Re: URL parsing in HTML5 from Julian Reschke on 2011-11-04 (public-html-comments@w3.org from November 2011)

From: Julian Reschke <julian.reschke@gmx.de>
Date: Fri, 04 Nov 2011 17:25:15 +0100
To: Anne van Kesteren <annevk@opera.com>
CC: "public-iri@w3.org" <public-iri@w3.org>, public-html-comments@w3.org, Peter Saint-Andre <stpeter@stpeter.im>, Sam Ruby <rubys@intertwingly.net>, "Paul Cotton (pcotton@microsoft.com)" <pcotton@microsoft.com>, Ian Hickson <ian@hixie.ch>, "Michael(tm) Smith" <mike@w3.org>, Adam Barth <ietf@adambarth.com>, Edward O'Connor <ted@oconnor.cx>
Message-ID: <4EB411EB.4010000@gmx.de>

On 2011-11-04 16:58, Anne van Kesteren wrote:
> On Fri, 04 Nov 2011 08:50:07 -0700, Julian Reschke
> <julian.reschke@gmx.de> wrote:
>> On 2011-11-04 16:34, Anne van Kesteren wrote:
>>> The outcome you sketch will also result in all other W3C specifications
>>> to be implemented by browsers (and even HTTP if it were to be defined in
>>> a non-fiction manner) depend on HTML for its definition of URL
>>> processing.
>>
>> Please stop the "fiction" rhetoric. There's also a lot of fiction in
>> HTML5 (such as requiring rewriting of \ for all URI schemes), and I
>> don't see you arguing about *that*.
>
> I think it only rewrites it for a certain class of URL schemes, but the

...yes: "If result uses a scheme with a server-based naming authority..."

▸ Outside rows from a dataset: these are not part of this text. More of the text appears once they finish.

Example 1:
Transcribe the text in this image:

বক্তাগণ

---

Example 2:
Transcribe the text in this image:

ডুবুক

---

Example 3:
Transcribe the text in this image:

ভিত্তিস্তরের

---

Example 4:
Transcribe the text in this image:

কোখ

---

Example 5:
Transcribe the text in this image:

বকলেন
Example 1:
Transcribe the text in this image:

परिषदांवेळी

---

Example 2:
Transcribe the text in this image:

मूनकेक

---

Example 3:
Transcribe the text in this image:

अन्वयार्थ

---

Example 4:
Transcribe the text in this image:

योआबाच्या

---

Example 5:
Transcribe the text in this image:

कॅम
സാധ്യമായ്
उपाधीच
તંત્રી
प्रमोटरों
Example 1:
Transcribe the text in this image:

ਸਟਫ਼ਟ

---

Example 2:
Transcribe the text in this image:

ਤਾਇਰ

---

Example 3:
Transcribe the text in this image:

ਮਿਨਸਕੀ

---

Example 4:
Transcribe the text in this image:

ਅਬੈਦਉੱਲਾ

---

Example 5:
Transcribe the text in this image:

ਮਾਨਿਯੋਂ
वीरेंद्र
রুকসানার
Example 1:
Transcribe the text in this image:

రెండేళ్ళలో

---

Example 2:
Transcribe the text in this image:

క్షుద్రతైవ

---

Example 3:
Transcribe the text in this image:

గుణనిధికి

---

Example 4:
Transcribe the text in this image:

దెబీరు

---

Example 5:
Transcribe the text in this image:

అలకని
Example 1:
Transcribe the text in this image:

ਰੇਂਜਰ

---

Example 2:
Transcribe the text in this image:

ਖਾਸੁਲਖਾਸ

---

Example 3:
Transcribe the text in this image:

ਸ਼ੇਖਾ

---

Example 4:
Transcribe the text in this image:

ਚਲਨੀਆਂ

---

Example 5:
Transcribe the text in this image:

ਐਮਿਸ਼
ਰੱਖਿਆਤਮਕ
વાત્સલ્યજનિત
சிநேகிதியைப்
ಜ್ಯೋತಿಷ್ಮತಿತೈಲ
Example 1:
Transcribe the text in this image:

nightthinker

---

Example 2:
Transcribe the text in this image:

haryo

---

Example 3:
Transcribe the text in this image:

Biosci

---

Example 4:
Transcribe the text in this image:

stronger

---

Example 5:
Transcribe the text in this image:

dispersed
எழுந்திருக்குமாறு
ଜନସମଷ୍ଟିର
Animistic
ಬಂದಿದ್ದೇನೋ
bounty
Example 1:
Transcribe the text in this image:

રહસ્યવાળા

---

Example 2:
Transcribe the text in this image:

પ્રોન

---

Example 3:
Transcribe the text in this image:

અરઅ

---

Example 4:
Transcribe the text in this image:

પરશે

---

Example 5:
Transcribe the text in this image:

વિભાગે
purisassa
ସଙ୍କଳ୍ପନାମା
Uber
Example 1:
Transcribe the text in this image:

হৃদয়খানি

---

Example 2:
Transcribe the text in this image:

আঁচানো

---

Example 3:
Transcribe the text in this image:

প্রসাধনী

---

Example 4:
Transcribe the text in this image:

> details of URL processing are besides the point here. The point is that
> URL processing should be uniform. What the exact details of URL
> processing should be is indeed not completely figured out just yet, but
> it is clear that the IETF specifications on the matter are fiction.

Well, so is that the HTML spec says. The problem is to pretend that it's 
possible to agree on the same error handling for everybody.

We spent tons of emails on the IRI mailing list to figure out *which* 
"willful violations" of RFC 3986 UAs implementers agree on, and didn't 
really find a lot.

>> I do agree that URIs leak, but that doesn't necessarily mean that we
>> can have the same processing requirements everywhere. For instance,
>> there are cases where whitespace acts as a delimiter and thus will not
>> be accepted as URI character, no matter how much you want it to.
>
> You keep bringing this example up and I will remind you once again that
> obviously you would have to split on whitespace characters first in such
> cases. This has does not affect uniform URL processing in the slightest,
> it just means we should either require whitespace characters in URLs to
> always be escaped, or require whitespace characters in URLs to be
> escaped in cases where URLs are whitespace separated.

It means that you have at least *two* processing algorithms, no matter 
how you rephrase it .-)

Best regards, Julian

Received on Friday, 4 November 2011 16:25:54 UTC